--- Supplied material Enclosed Below ---

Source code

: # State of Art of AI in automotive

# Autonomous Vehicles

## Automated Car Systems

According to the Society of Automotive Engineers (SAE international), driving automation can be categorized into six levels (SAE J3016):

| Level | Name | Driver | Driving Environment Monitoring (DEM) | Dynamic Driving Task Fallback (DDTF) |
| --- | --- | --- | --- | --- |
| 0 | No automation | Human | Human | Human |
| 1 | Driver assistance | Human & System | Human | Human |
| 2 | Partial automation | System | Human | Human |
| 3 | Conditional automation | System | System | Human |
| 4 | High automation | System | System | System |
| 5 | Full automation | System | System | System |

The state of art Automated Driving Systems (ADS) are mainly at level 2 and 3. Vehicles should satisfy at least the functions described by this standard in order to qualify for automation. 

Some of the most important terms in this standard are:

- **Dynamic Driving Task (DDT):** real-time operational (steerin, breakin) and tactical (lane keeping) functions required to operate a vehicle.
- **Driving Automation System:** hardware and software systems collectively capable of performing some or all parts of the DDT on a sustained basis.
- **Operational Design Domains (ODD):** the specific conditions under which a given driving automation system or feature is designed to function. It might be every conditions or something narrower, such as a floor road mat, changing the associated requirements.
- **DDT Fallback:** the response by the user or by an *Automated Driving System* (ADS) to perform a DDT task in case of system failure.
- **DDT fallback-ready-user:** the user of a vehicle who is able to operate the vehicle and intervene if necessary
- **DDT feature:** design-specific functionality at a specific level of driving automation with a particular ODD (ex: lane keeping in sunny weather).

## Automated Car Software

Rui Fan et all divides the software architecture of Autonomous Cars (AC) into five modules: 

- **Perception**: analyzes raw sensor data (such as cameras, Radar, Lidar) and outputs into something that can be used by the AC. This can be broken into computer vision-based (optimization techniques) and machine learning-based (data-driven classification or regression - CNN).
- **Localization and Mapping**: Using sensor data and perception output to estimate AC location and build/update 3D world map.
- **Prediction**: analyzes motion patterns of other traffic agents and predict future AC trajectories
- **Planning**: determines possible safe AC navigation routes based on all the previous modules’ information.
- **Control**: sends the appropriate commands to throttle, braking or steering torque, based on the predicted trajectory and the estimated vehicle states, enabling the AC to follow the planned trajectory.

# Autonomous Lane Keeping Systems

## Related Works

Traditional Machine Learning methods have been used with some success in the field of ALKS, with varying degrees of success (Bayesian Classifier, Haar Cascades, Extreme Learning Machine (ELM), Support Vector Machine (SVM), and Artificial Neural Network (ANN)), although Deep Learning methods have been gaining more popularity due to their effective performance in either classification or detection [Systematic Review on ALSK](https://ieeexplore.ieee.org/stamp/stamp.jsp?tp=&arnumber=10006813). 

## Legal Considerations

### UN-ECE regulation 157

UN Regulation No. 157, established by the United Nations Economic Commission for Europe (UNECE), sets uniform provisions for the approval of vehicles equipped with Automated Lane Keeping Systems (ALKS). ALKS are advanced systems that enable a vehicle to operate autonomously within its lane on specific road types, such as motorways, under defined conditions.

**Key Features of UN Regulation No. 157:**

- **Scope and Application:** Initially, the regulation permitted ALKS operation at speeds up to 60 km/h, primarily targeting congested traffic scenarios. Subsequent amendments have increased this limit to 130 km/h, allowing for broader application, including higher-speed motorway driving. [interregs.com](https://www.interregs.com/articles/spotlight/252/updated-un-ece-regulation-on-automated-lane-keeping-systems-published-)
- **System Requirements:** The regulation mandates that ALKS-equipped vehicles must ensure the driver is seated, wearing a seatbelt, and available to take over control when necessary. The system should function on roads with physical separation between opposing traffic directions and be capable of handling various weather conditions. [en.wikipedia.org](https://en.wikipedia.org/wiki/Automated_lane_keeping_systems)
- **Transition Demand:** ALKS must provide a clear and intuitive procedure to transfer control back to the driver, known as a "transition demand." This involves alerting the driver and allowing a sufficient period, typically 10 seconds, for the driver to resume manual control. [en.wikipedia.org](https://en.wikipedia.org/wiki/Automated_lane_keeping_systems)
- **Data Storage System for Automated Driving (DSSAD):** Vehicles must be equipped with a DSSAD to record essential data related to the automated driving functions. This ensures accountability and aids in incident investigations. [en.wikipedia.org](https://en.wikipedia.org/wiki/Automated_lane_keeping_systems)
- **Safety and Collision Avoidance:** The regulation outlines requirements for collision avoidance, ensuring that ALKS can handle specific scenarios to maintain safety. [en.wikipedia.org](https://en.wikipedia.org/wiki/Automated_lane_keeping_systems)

--- End of Enclosed Supplied material ---
--- Supplied material Enclosed Below ---

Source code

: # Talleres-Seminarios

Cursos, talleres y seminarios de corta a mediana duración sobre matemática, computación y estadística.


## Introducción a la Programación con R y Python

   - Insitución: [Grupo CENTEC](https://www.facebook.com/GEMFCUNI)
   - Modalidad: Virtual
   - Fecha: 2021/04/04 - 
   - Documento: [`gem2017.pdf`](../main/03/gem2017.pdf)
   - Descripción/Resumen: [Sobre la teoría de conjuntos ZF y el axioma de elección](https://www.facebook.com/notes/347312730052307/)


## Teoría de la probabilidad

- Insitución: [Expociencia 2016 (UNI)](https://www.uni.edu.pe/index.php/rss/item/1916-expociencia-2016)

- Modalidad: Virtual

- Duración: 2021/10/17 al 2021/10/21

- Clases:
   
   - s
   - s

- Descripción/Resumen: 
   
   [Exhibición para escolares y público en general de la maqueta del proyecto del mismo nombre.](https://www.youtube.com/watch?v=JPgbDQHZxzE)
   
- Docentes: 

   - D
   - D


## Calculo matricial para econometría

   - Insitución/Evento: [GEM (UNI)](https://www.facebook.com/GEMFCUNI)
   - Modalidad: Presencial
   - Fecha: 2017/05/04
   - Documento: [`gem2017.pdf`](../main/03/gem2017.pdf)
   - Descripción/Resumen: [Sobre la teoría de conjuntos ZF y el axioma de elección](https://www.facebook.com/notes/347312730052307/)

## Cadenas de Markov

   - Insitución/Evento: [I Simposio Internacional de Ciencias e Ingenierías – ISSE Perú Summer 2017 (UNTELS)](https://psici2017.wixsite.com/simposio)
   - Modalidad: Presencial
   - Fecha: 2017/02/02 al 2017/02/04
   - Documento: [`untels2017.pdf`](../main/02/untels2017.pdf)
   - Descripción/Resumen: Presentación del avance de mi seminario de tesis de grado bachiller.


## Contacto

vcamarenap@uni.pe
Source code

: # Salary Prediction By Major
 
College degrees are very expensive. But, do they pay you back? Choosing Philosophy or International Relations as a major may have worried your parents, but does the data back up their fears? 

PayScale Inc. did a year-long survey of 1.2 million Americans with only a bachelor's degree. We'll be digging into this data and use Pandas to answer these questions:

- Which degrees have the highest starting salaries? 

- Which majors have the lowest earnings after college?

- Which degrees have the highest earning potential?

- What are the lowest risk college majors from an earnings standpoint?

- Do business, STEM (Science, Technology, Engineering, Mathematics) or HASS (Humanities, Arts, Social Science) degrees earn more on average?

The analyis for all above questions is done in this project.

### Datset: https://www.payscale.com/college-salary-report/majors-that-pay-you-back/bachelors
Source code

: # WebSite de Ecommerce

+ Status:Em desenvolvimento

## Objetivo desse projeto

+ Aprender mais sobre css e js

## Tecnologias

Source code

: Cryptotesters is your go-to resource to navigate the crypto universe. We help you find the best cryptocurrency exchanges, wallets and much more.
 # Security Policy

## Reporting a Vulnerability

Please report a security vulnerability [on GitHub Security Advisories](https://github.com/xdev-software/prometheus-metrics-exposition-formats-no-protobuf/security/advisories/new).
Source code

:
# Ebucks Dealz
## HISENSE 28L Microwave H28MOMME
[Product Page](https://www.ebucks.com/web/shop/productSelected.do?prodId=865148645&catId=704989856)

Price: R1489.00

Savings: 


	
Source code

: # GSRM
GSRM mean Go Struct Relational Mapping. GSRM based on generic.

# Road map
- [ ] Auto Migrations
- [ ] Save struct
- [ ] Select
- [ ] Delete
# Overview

--- End of Enclosed Supplied material ---

| Goal of the exercise |
Check every line of the data above for the string "Virtual", and copy those that have it.

| Response area |
   - Modalidad: Virtual
- Modalidad: Virtual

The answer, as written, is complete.